Material:
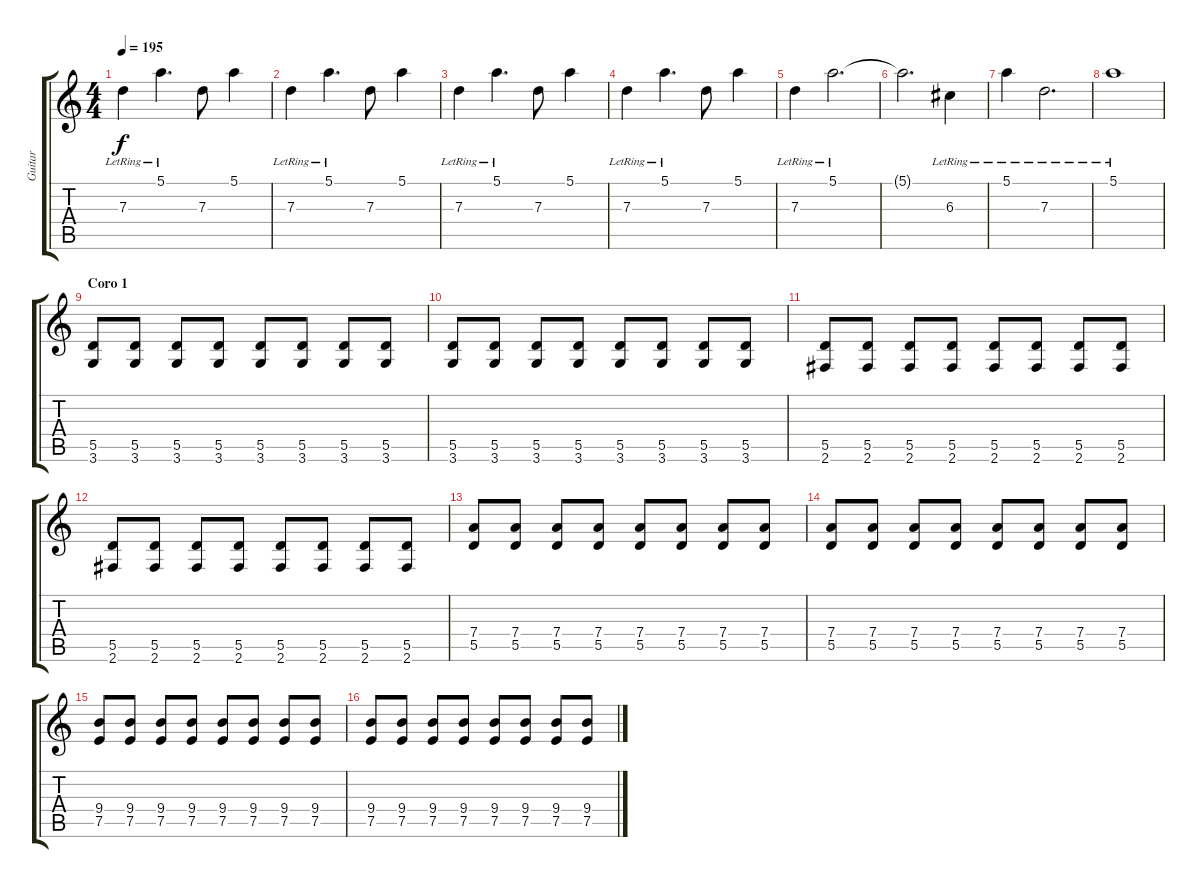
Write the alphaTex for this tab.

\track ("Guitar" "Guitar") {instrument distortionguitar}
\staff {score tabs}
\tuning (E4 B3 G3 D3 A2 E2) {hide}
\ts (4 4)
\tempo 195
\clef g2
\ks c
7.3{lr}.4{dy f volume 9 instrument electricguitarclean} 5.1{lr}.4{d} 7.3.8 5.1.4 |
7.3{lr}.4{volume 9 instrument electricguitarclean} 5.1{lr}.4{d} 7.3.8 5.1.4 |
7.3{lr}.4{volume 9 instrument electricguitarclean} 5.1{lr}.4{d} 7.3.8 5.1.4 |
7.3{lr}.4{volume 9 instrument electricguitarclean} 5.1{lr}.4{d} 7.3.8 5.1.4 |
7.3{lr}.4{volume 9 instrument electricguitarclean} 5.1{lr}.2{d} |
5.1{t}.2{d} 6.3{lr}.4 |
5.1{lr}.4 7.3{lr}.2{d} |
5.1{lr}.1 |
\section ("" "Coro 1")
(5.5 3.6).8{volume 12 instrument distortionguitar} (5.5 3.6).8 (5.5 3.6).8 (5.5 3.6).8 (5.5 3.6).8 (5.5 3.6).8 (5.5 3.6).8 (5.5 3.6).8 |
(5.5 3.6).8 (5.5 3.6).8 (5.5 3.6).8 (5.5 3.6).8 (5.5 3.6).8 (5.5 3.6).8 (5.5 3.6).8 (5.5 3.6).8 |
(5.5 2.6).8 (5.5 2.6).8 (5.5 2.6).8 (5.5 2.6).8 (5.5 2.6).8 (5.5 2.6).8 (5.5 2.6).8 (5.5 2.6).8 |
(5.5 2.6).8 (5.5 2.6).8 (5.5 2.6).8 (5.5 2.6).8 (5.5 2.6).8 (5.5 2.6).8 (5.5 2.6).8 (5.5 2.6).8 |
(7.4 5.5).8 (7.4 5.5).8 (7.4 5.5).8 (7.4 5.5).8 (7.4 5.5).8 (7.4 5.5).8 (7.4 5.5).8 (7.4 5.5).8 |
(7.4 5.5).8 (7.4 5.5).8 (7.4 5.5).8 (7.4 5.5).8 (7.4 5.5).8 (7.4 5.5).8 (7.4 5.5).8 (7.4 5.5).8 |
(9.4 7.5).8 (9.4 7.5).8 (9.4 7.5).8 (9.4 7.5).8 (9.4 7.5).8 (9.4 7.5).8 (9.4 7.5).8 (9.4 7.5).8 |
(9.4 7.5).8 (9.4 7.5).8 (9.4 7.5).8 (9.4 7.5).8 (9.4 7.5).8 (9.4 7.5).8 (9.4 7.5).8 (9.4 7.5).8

Given instruction: Edit the records above, replacing every "electricguitarclean" with "acousticguitarsteel" and changing nothing else. Leave the pictures out of your answer.

Answer to this problem:
Write the alphaTex for this tab.

\track ("Guitar" "Guitar") {instrument distortionguitar}
\staff {score tabs}
\tuning (E4 B3 G3 D3 A2 E2) {hide}
\ts (4 4)
\tempo 195
\clef g2
\ks c
7.3{lr}.4{dy f volume 9 instrument acousticguitarsteel} 5.1{lr}.4{d} 7.3.8 5.1.4 |
7.3{lr}.4{volume 9 instrument acousticguitarsteel} 5.1{lr}.4{d} 7.3.8 5.1.4 |
7.3{lr}.4{volume 9 instrument acousticguitarsteel} 5.1{lr}.4{d} 7.3.8 5.1.4 |
7.3{lr}.4{volume 9 instrument acousticguitarsteel} 5.1{lr}.4{d} 7.3.8 5.1.4 |
7.3{lr}.4{volume 9 instrument acousticguitarsteel} 5.1{lr}.2{d} |
5.1{t}.2{d} 6.3{lr}.4 |
5.1{lr}.4 7.3{lr}.2{d} |
5.1{lr}.1 |
\section ("" "Coro 1")
(5.5 3.6).8{volume 12 instrument distortionguitar} (5.5 3.6).8 (5.5 3.6).8 (5.5 3.6).8 (5.5 3.6).8 (5.5 3.6).8 (5.5 3.6).8 (5.5 3.6).8 |
(5.5 3.6).8 (5.5 3.6).8 (5.5 3.6).8 (5.5 3.6).8 (5.5 3.6).8 (5.5 3.6).8 (5.5 3.6).8 (5.5 3.6).8 |
(5.5 2.6).8 (5.5 2.6).8 (5.5 2.6).8 (5.5 2.6).8 (5.5 2.6).8 (5.5 2.6).8 (5.5 2.6).8 (5.5 2.6).8 |
(5.5 2.6).8 (5.5 2.6).8 (5.5 2.6).8 (5.5 2.6).8 (5.5 2.6).8 (5.5 2.6).8 (5.5 2.6).8 (5.5 2.6).8 |
(7.4 5.5).8 (7.4 5.5).8 (7.4 5.5).8 (7.4 5.5).8 (7.4 5.5).8 (7.4 5.5).8 (7.4 5.5).8 (7.4 5.5).8 |
(7.4 5.5).8 (7.4 5.5).8 (7.4 5.5).8 (7.4 5.5).8 (7.4 5.5).8 (7.4 5.5).8 (7.4 5.5).8 (7.4 5.5).8 |
(9.4 7.5).8 (9.4 7.5).8 (9.4 7.5).8 (9.4 7.5).8 (9.4 7.5).8 (9.4 7.5).8 (9.4 7.5).8 (9.4 7.5).8 |
(9.4 7.5).8 (9.4 7.5).8 (9.4 7.5).8 (9.4 7.5).8 (9.4 7.5).8 (9.4 7.5).8 (9.4 7.5).8 (9.4 7.5).8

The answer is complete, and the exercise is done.